I. Introduction
- AWS DataSync is an online data transfer service that simplifies, automates, and accelerates copying large amounts of data to and from AWS storage services over the internet or AWS Direct Connect.
- Can copy between NFS, SMB, S3, EFS and FSx for Windows.
- Allows you to copy millions of files without having to build custom solutions or licenses.
- You can schedule copy jobs and pass filters to only include the desired files.
- Replication tasks can be scheduled hourly, daily, weekly.
- Need to install DataSync agent (an EC2 instance running DataSync Agent AMI) on-premise to initiate the transfer.

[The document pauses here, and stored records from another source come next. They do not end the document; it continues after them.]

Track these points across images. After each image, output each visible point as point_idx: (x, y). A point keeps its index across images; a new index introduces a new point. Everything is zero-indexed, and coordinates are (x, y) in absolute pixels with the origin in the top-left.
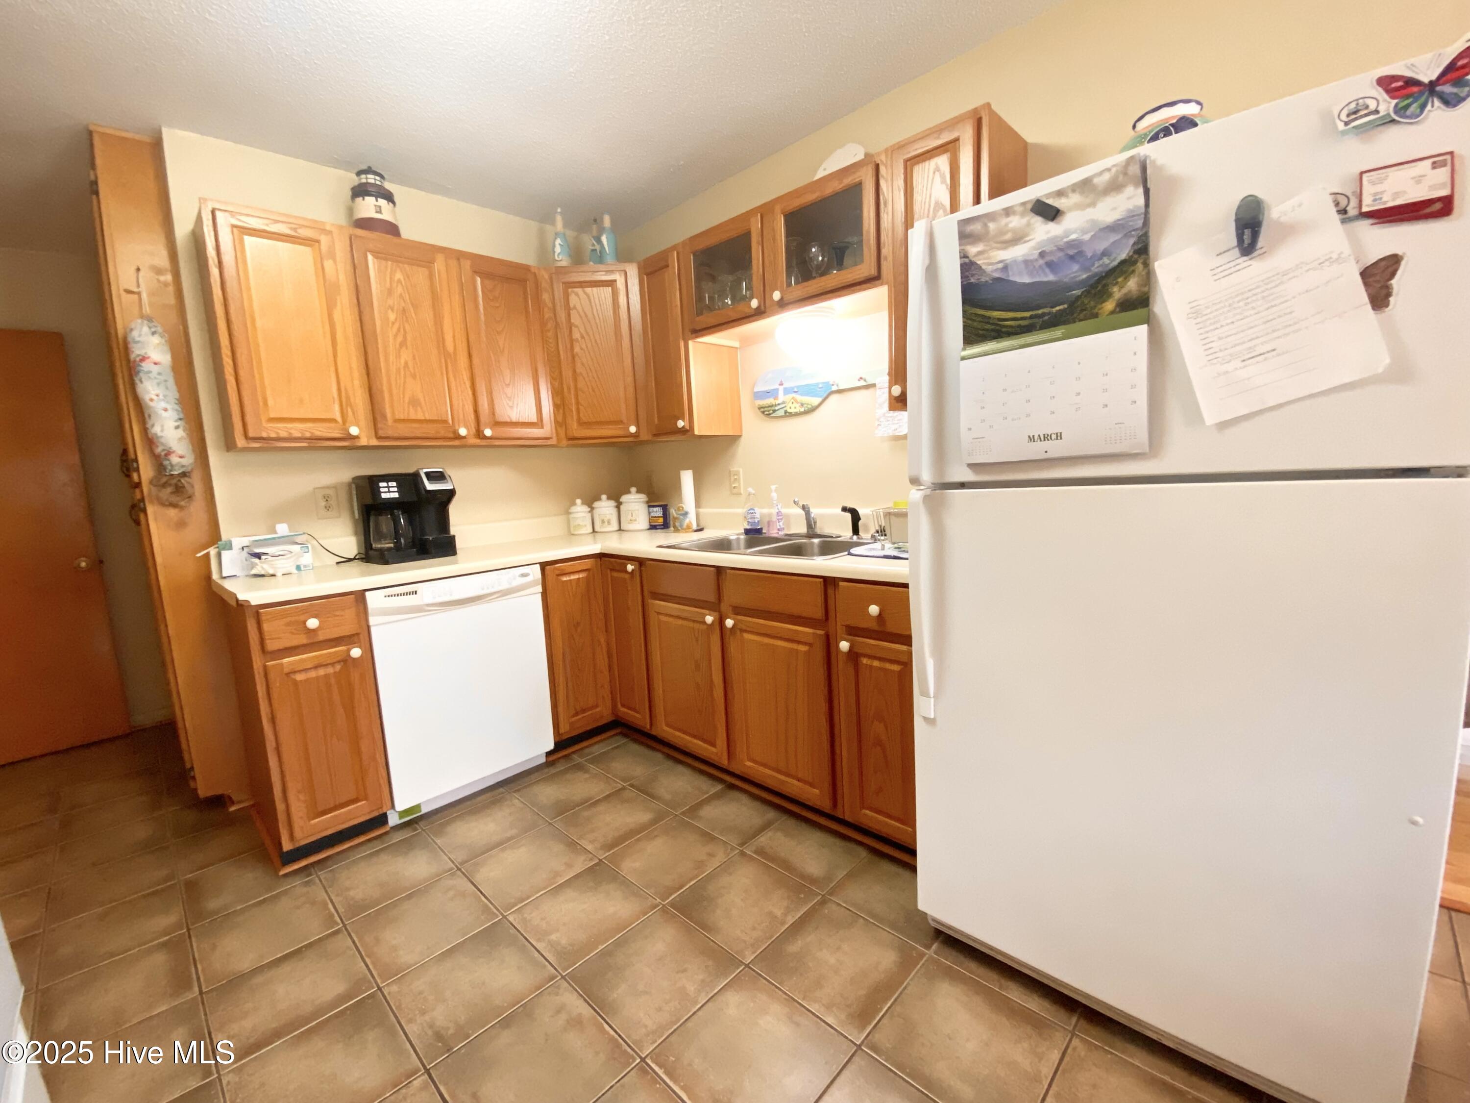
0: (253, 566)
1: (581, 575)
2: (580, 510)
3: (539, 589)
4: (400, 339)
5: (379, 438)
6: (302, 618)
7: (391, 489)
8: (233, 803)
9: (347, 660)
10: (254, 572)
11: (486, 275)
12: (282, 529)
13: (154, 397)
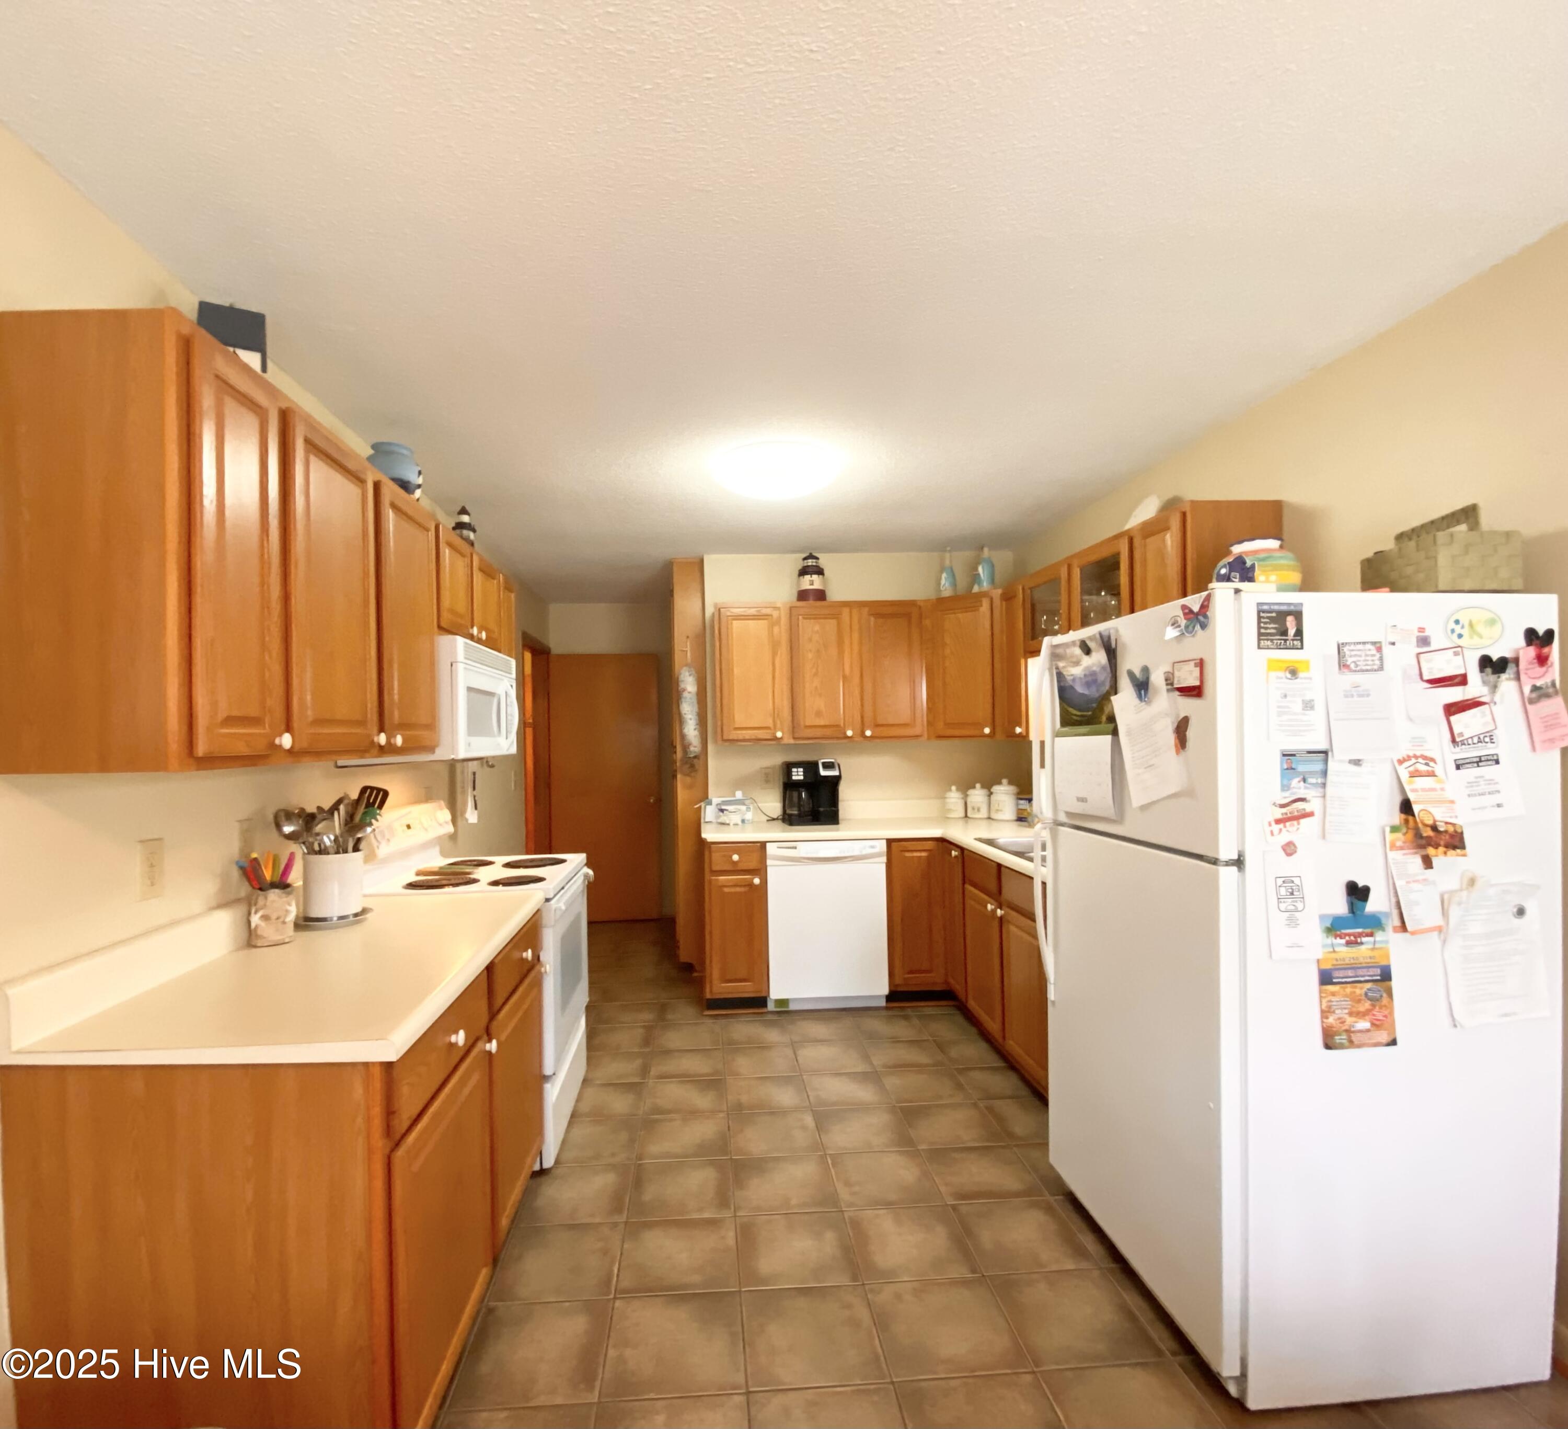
0: (720, 816)
1: (924, 854)
2: (954, 797)
3: (884, 859)
4: (814, 670)
5: (794, 738)
6: (731, 853)
7: (799, 773)
8: (696, 971)
9: (751, 885)
10: (720, 821)
11: (878, 615)
12: (739, 795)
13: (687, 712)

- Performs integrity checks to make sure the the data is copied correctly to the destination.
- You can see the status of the data being copied using CloudWatch metrics.
- Preserves directory structure when copying data.
- Can use either Direct Connect OR private VPC endpoint (PrivateLink) OR regular internet.
- When using VPC endpoint to transfer, data does not traverse public internet.
- To use VPC endpoints with AWS DataSync, you create an AWS PrivateLink interface VPC endpoint for the DataSync service in your chosen VPC, and then choose this endpoint elastic network interface (ENI) when creating your DataSync agent. Your agent will connect to this ENI to activate, and subsequently all data transferred by the agent will remain within your configured VPC.
- If a task is interrupted, the agent restarts and resumes from previous location.
- AWS DataSync assumes an IAM role that you provide. The policy you attach to the role determines which actions the role can perform.
- A single DataSync agent is capable of fully-utilizing a 10 Gbps network link.
- All data transferred between the source and destination is encrypted via Transport Layer Security (TLS), which replaced Secure Sockets Layer (SSL). Data is never persisted in AWS DataSync itself.
- It is PCI compliant and HIPAA eligible.
- NOT suited for bandwidth-constrained customers (use snowball or snowcone).
- You are only charged for the data you move.